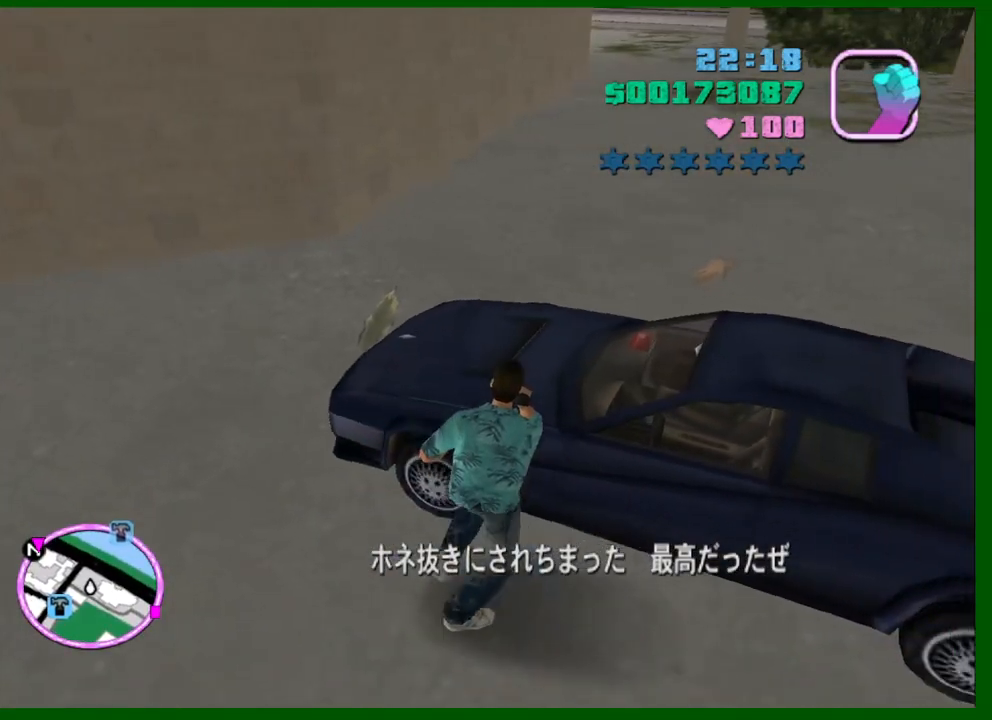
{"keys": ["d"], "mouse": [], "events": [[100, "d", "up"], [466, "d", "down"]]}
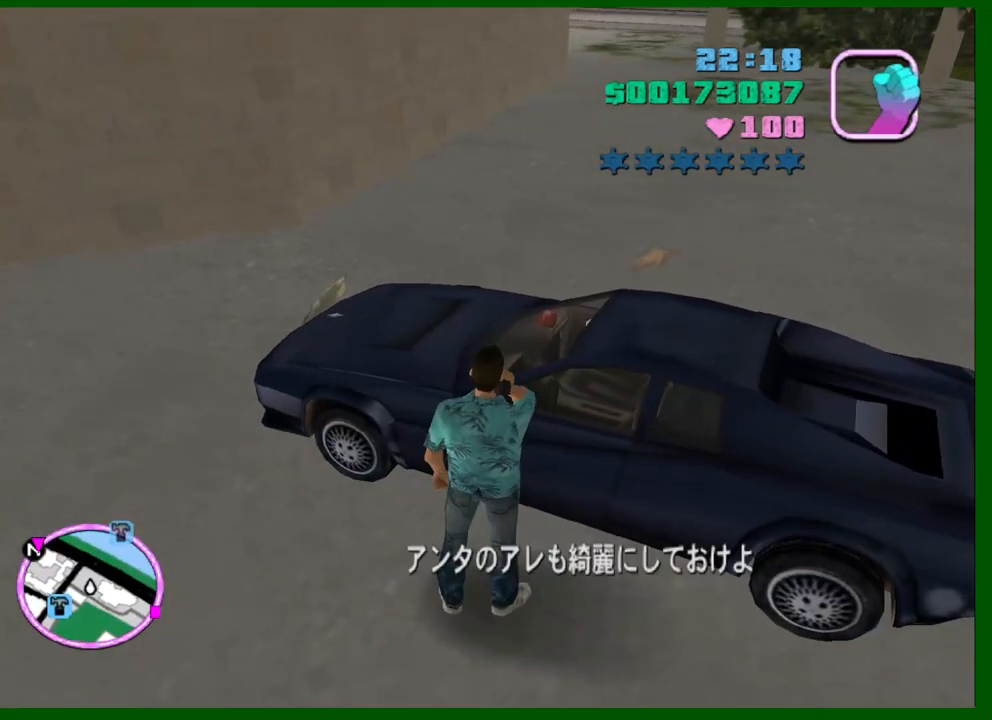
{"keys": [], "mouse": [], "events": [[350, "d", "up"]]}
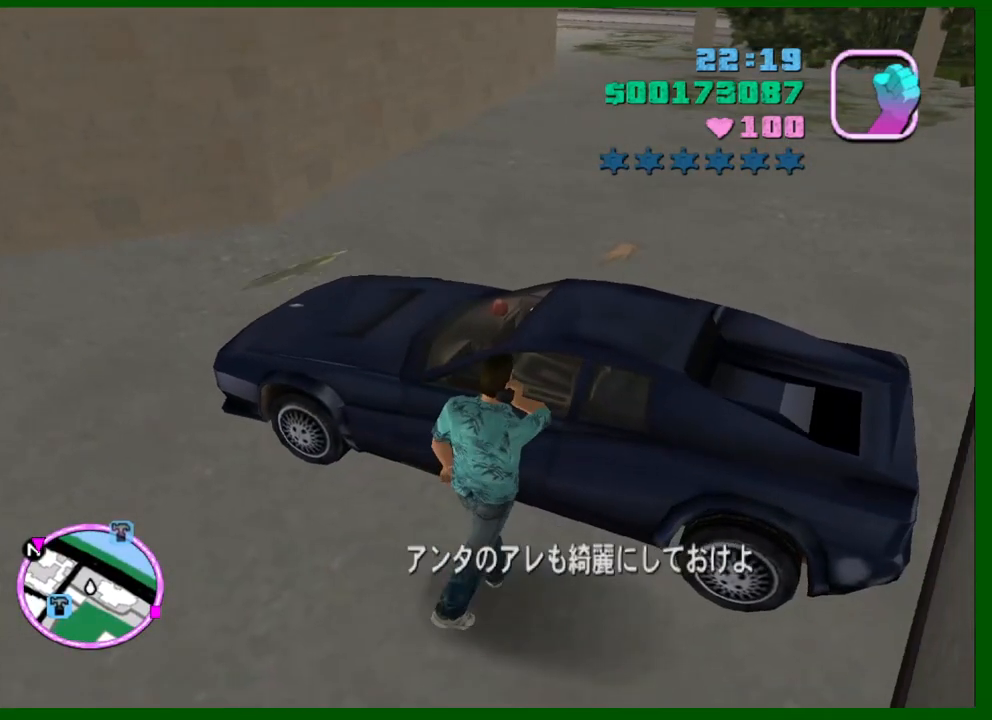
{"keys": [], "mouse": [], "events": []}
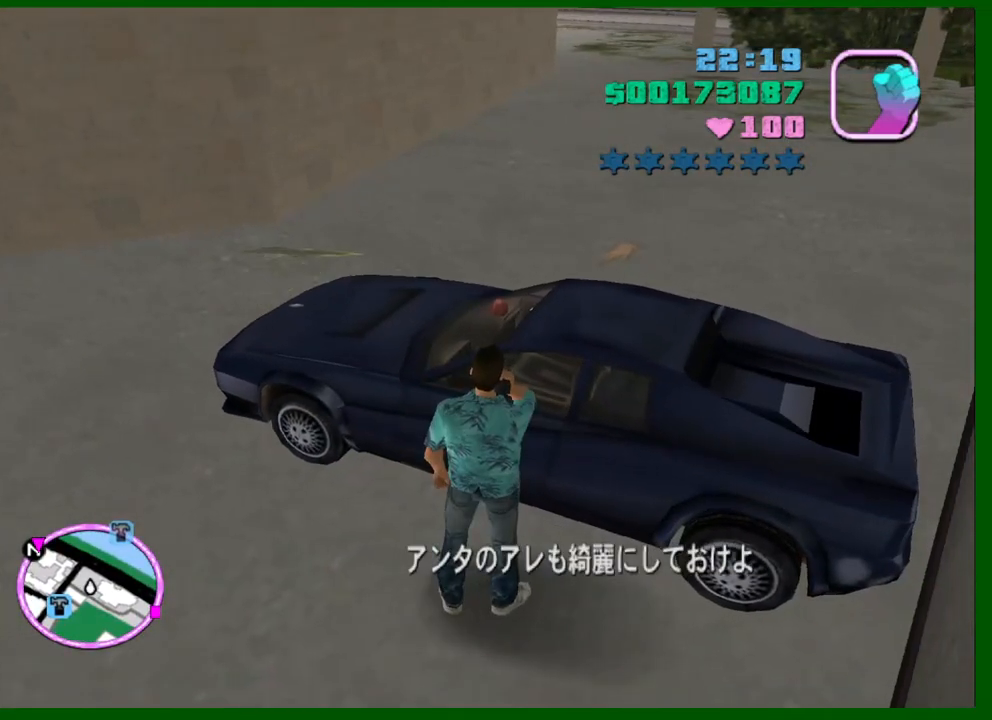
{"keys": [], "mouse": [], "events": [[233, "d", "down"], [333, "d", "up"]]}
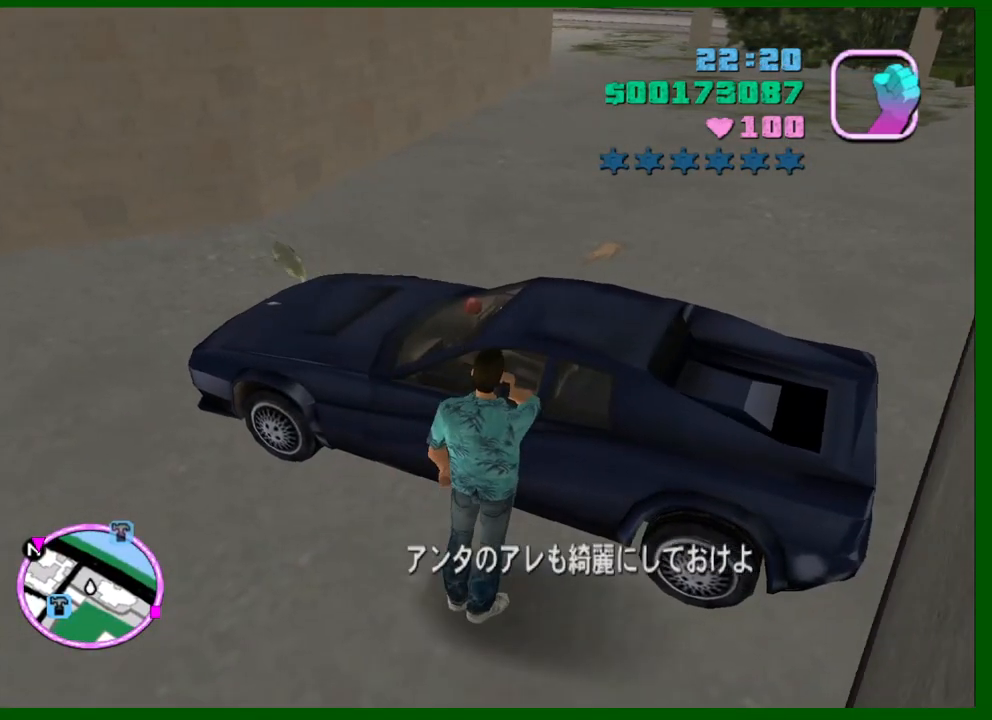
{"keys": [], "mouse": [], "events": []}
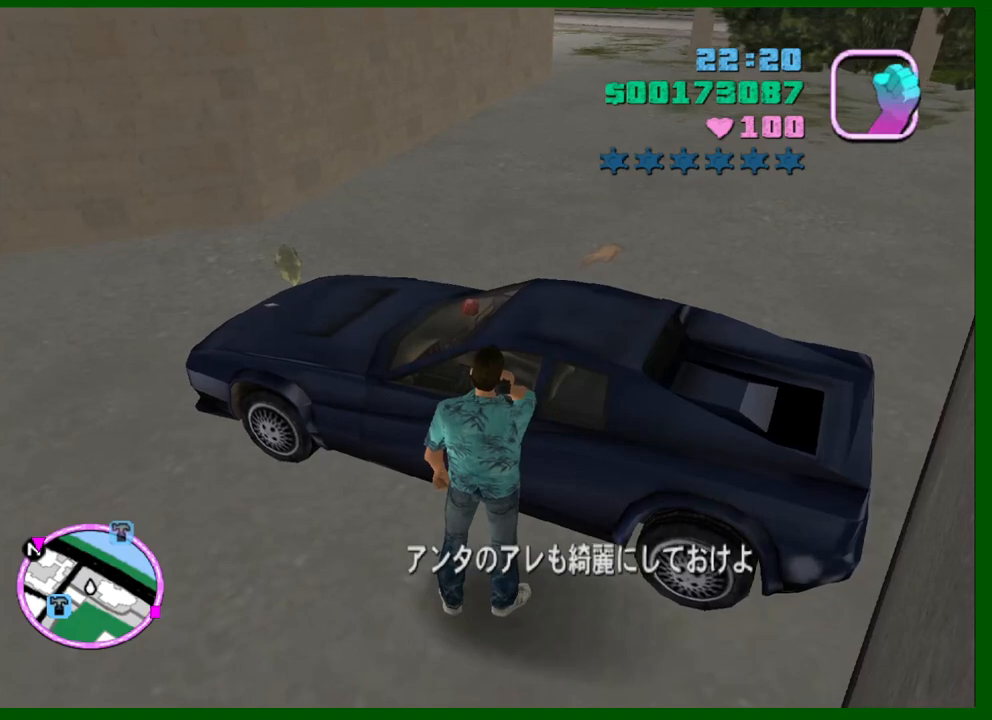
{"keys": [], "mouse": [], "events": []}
——————
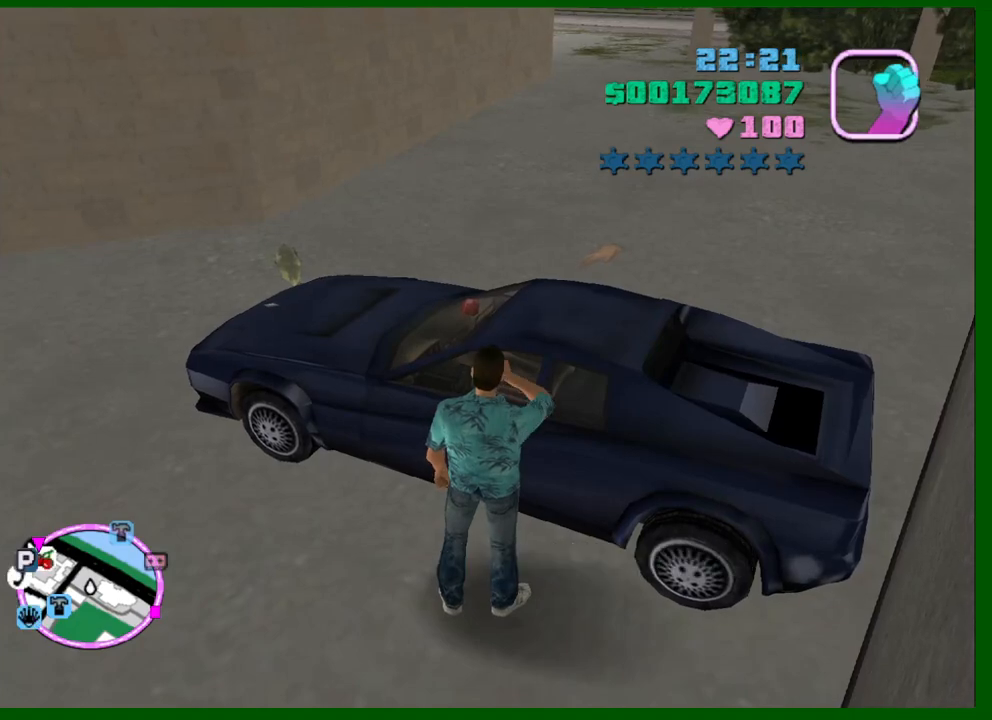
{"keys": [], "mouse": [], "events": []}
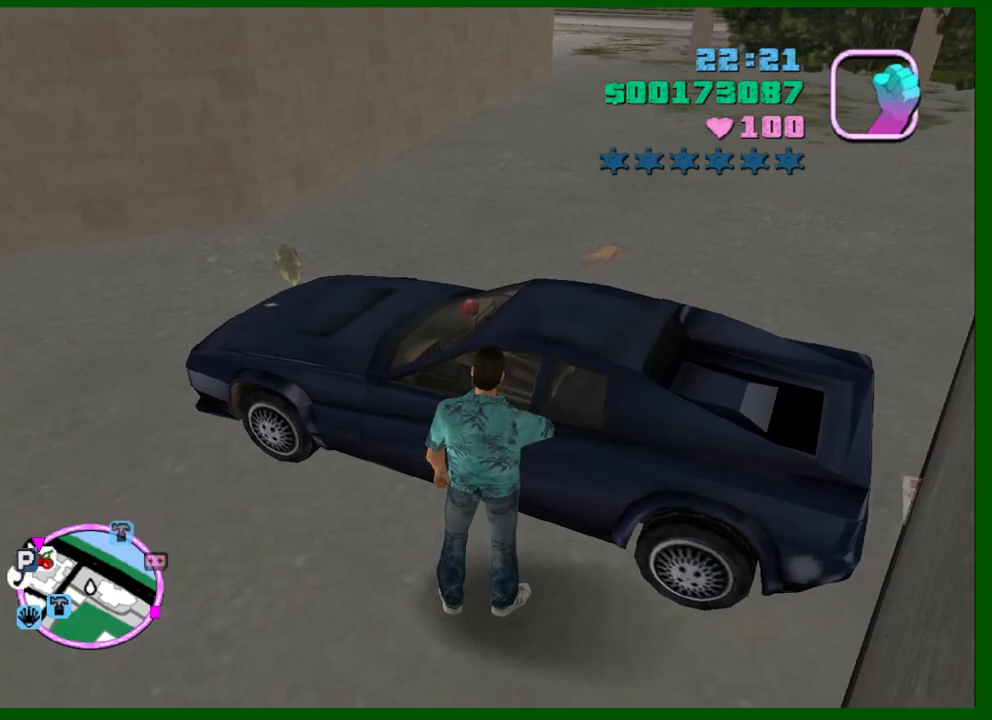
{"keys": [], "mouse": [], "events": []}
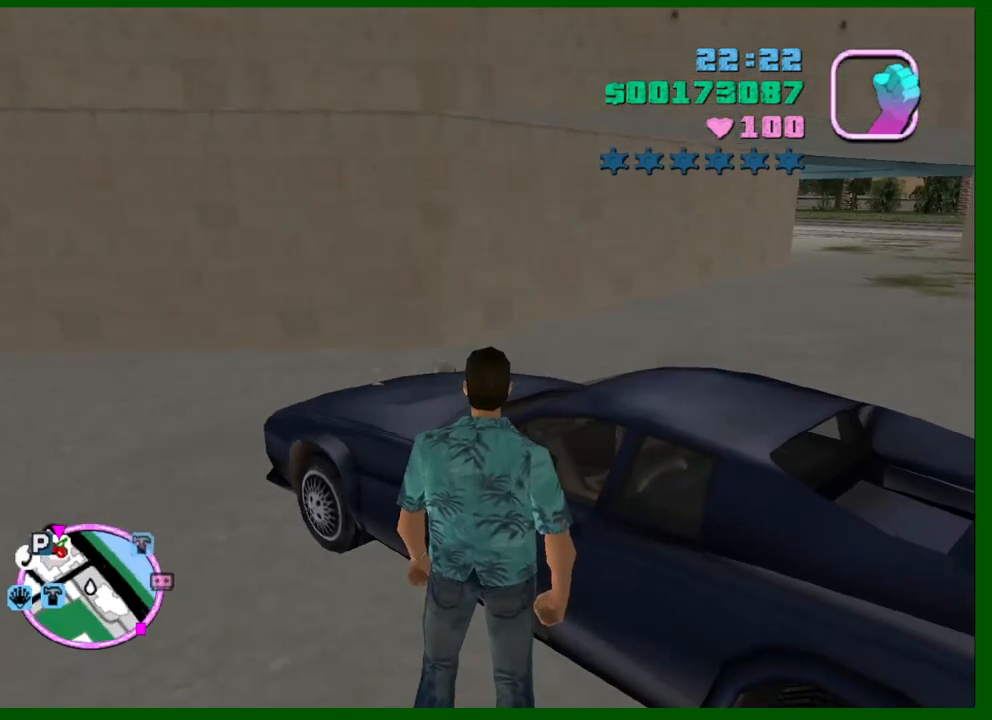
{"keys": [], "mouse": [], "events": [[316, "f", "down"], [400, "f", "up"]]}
——————
§ **Instructions to follow**
If a line above contains the word "down", it counts; state how many lines count, and nothing more.

§ **Completed task**
3